Return a copy of every line in the records that includes the word "LIST".

[Start of Attachment]

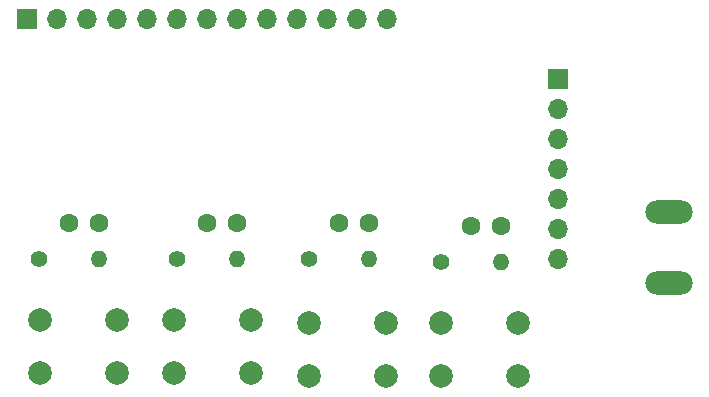
<source format=gbr>
G04 #@! TF.GenerationSoftware,KiCad,Pcbnew,(6.0.4)*
G04 #@! TF.CreationDate,2022-07-19T16:39:13+09:00*
G04 #@! TF.ProjectId,io_board,696f5f62-6f61-4726-942e-6b696361645f,rev?*
G04 #@! TF.SameCoordinates,Original*
G04 #@! TF.FileFunction,Soldermask,Top*
G04 #@! TF.FilePolarity,Negative*
%FSLAX46Y46*%
G04 Gerber Fmt 4.6, Leading zero omitted, Abs format (unit mm)*
G04 Created by KiCad (PCBNEW (6.0.4)) date 2022-07-19 16:39:13*
%MOMM*%
%LPD*%
G01*
G04 APERTURE LIST*
%ADD10C,1.600000*%
%ADD11C,2.000000*%
%ADD12C,1.400000*%
%ADD13O,1.400000X1.400000*%
%ADD14R,1.700000X1.700000*%
%ADD15O,1.700000X1.700000*%
%ADD16O,4.000000X2.000000*%
G04 APERTURE END LIST*
D10*
X166116000Y-67782000D03*
X163616000Y-67782000D03*
D11*
X149860000Y-75982000D03*
X156360000Y-75982000D03*
X149860000Y-80482000D03*
X156360000Y-80482000D03*
D12*
X138684000Y-70612000D03*
D13*
X143764000Y-70612000D03*
D12*
X149860000Y-70612000D03*
D13*
X154940000Y-70612000D03*
D11*
X138482000Y-75764000D03*
X144982000Y-75764000D03*
X138482000Y-80264000D03*
X144982000Y-80264000D03*
D12*
X161036000Y-70830000D03*
D13*
X166116000Y-70830000D03*
D14*
X170967000Y-55392000D03*
D15*
X170967000Y-57932000D03*
X170967000Y-60472000D03*
X170967000Y-63012000D03*
X170967000Y-65552000D03*
X170967000Y-68092000D03*
X170967000Y-70632000D03*
D14*
X125999000Y-50267000D03*
D15*
X128539000Y-50267000D03*
X131079000Y-50267000D03*
X133619000Y-50267000D03*
X136159000Y-50267000D03*
X138699000Y-50267000D03*
X141239000Y-50267000D03*
X143779000Y-50267000D03*
X146319000Y-50267000D03*
X148859000Y-50267000D03*
X151399000Y-50267000D03*
X153939000Y-50267000D03*
X156479000Y-50267000D03*
D10*
X132080000Y-67564000D03*
X129580000Y-67564000D03*
D11*
X161036000Y-75982000D03*
X167536000Y-75982000D03*
X161036000Y-80482000D03*
X167536000Y-80482000D03*
X127104000Y-75764000D03*
X133604000Y-75764000D03*
X127104000Y-80264000D03*
X133604000Y-80264000D03*
D10*
X143764000Y-67564000D03*
X141264000Y-67564000D03*
X154940000Y-67564000D03*
X152440000Y-67564000D03*
D12*
X127000000Y-70612000D03*
D13*
X132080000Y-70612000D03*
D16*
X180340000Y-72644000D03*
X180340000Y-66644000D03*
M02*

</source>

[End of Attachment]

TASK SOLUTION:
G04 APERTURE LIST*
G04 APERTURE END LIST*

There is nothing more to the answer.